* Problem details
Wherever "Jepang" appears in the records below, copy the line that holds it.

+++ Available data

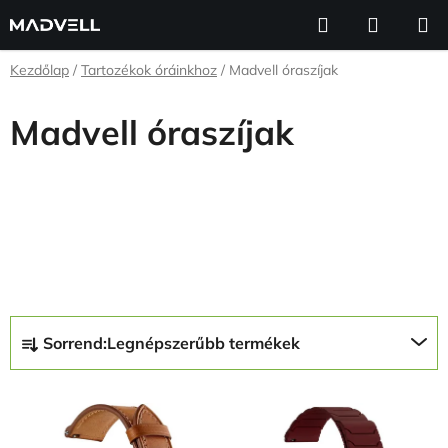
Ugrás
Keresés
KOSÁR
a
fő
Kezdőlap
/
Tartozékok óráinkhoz
/
Madvell óraszíjak
tartalomhoz
Madvell óraszíjak
T
Sorrend:
Legnépszerűbb termékek
e
r
T
m
e
é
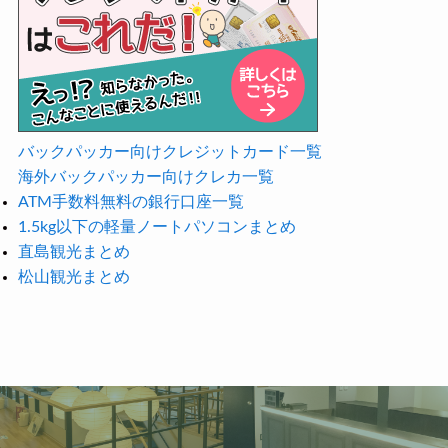
バックパッカー向けクレジットカード一覧
海外バックパッカー向けクレカ一覧
ATM手数料無料の銀行口座一覧
1.5kg以下の軽量ノートパソコンまとめ
直島観光まとめ
松山観光まとめ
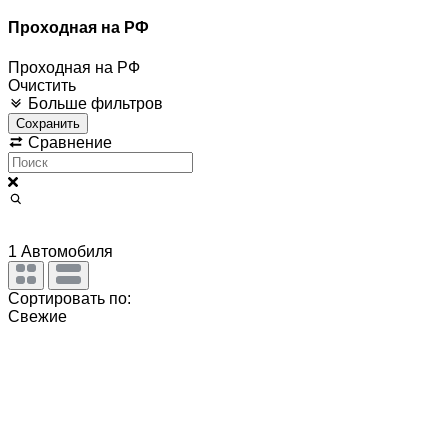
Проходная на РФ
Проходная на РФ
Очистить
Больше фильтров
Сохранить
Сравнение
1
Автомобиля
Сортировать по:
Свежие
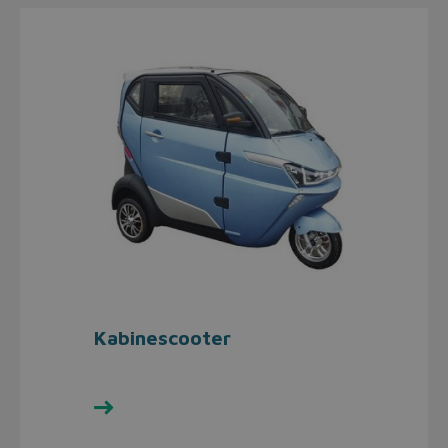
Kabinescooter
Se udvalget her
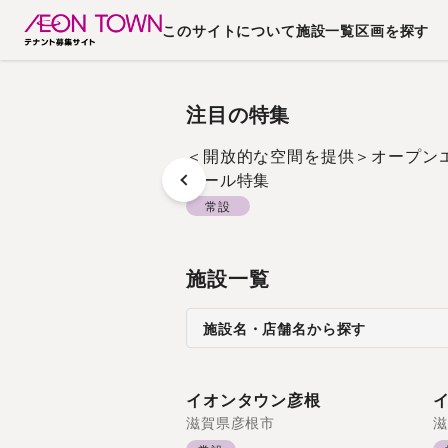
このサイトについて
施設一覧
区画を探す
注目の特集
＜開放的な空間を提供＞オープン
モール特集
常設
施設一覧
施設名・店舗名から探す
イオンタウン彦根
滋賀県
彦根市
滋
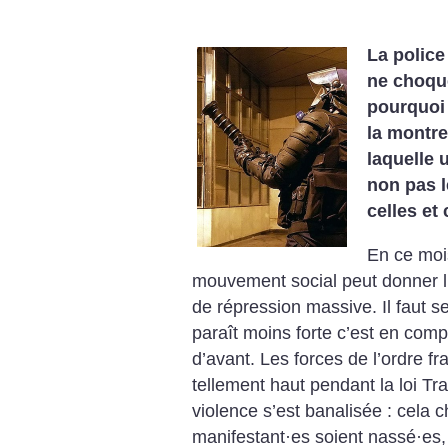
La police
ne choque
pourquoi 
la montre
laquelle 
non pas l
celles et 
En ce moi
mouvement social peut donner l’
de répression massive. Il faut s
paraît moins forte c’est en co
d’avant. Les forces de l’ordre fr
tellement haut pendant la loi Tra
violence s’est banalisée : cela
manifestant
·
es soient nassé
·
es,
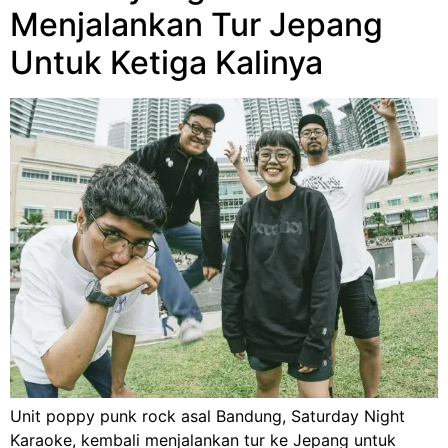
Menjalankan Tur Jepang
Untuk Ketiga Kalinya
Unit poppy punk rock asal Bandung, Saturday Night
Karaoke, kembali menjalankan tur ke Jepang untuk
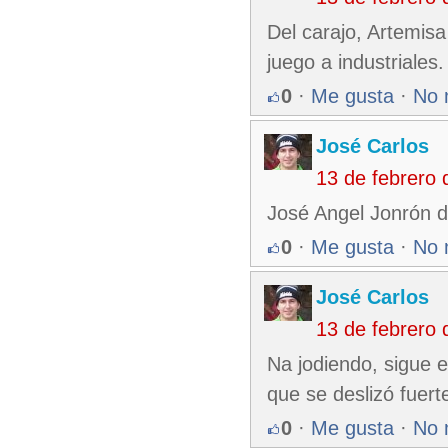
Del carajo, Artemis
juego a industriales.
0
·
Me gusta
·
No 
José Carlos
13 de febrero
José Angel Jonrón d
0
·
Me gusta
·
No 
José Carlos
13 de febrero
Na jodiendo, sigue e
que se deslizó fuert
0
·
Me gusta
·
No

++++++

* Exercise answer
Menjalankan Tur Jepang
Karaoke, kembali menjalankan tur ke Jepang untuk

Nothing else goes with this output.